LAXWill10 saidI'm not surprised by this. Not sure much about Jewish people or the religion, but in Buddhism, there's no Anti-Gay law or negative opinion on Homosexuals. I'm a Buddhist and been to many temples (Viet, Chinese, Japanese) all over California. In general, most Buddhists tend to be loving, kind and forgiving. They don't discriminate you for having same-sex urges, in fact, I studied a little bit of Buddhist scriptures/texts. In one passage, it specifically states that *mankind should love all other mankind, including men, women, the third sex or *weird people who are different than us. So most Buddhism followers do not have that *ANTI gays view like some Christians do.
While it's true that the earliest texts were not anti-gay, homophobic commentary was later added to some Buddhist scripture, interpreting same sex desire as sexual misconduct.
True that many Buddhist Americans and Jewish Americans support us, but even the very orthodox Jewish, the Hasidic, Young Israel, Chabad, et al., are not friends of Dorothy and even leaderships of both Mahayana and Theravada schools of Buddhism are not entirely on our side.

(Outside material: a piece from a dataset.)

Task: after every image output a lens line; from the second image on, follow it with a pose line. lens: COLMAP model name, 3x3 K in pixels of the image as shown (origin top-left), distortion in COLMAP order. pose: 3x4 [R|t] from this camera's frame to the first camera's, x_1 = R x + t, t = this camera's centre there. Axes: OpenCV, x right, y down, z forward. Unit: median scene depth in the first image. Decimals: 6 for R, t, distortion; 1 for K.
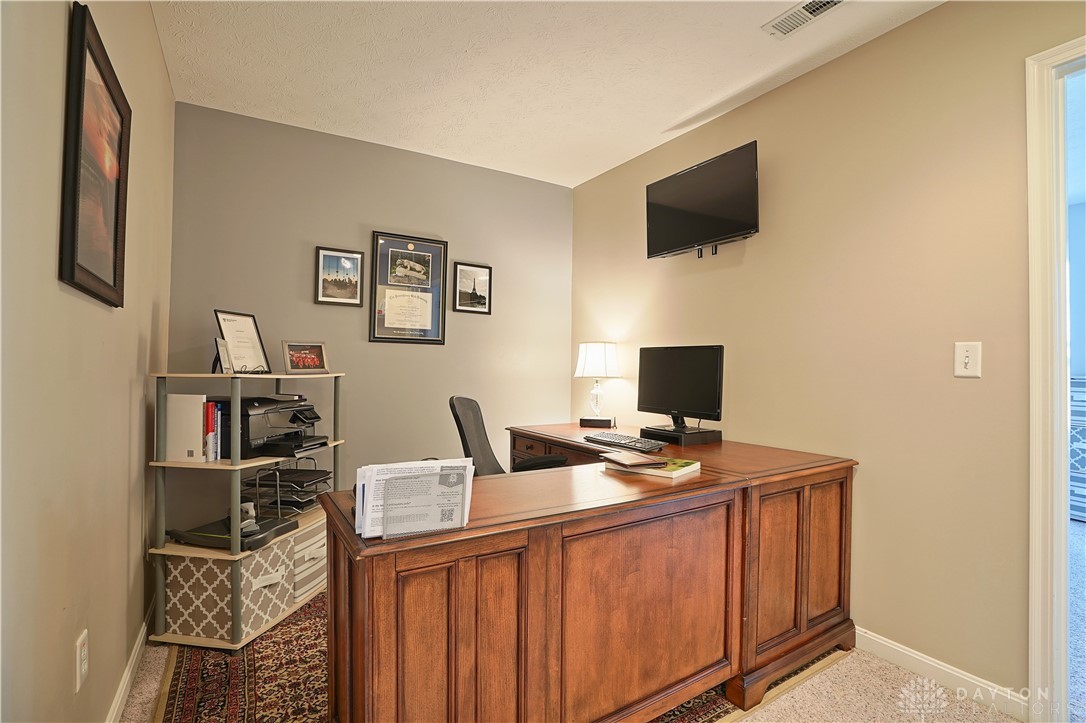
lens RADIAL K [[498.0, 0, 542.4], [0, 498.0, 364.2], [0, 0, 1]] dist [-0.060591, 0.003536]
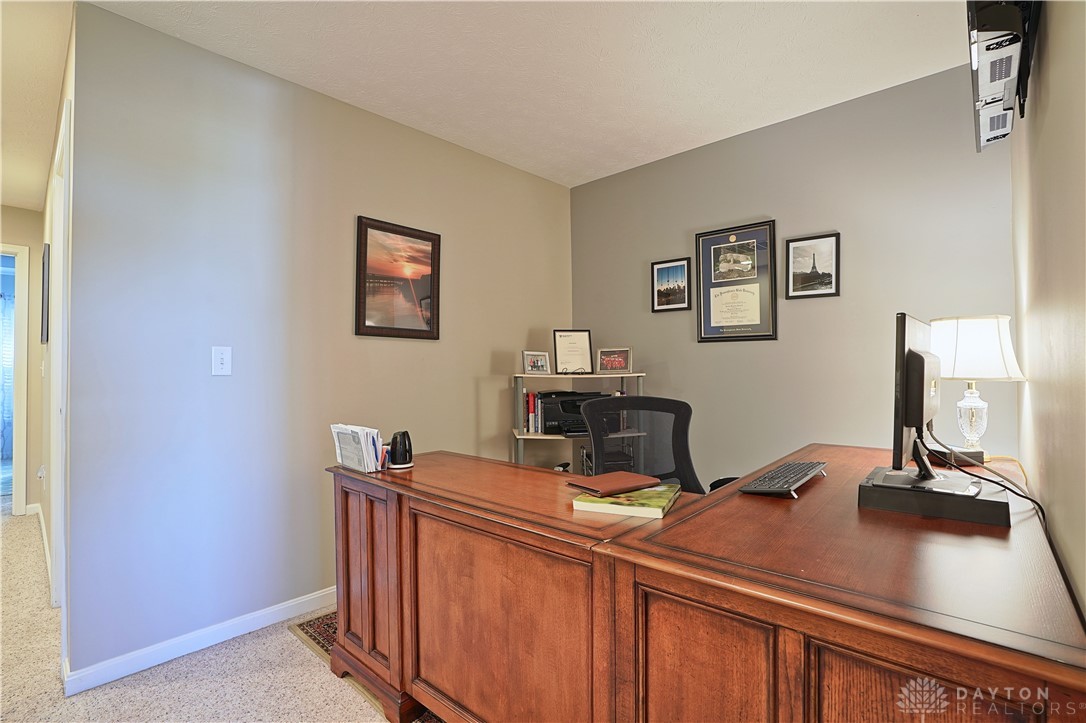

The Dalai Lama has said mostly in the past essentially that gay sex is acceptable for non Buddhists. He now says we should be allowed to marry and that we shouldn't be bullied, but he also champions "tradition" of societies which might disallow us.
Of those following the Theravada lineages, Thailand, which probably has one of the greatest concentrations, it's population being I think about 95% Buddhist, is currently considering forbidding gay and lesbians from becoming monks, a super serious offense against us because essentially they're saying: no enlightenment for you.
Hopefully that won't play out and on the other hand, they are about to officially recognize third sex with anti-discrimination laws for them so at best a mixed bag. Also no marriage for us there yet though it has been discussed at the legislative levels so we'll have to wait to see how that all plays out.
So that just needs to be qualified. Jews and Buddhist generally are more accepting of us, but they have their fundamentalists too.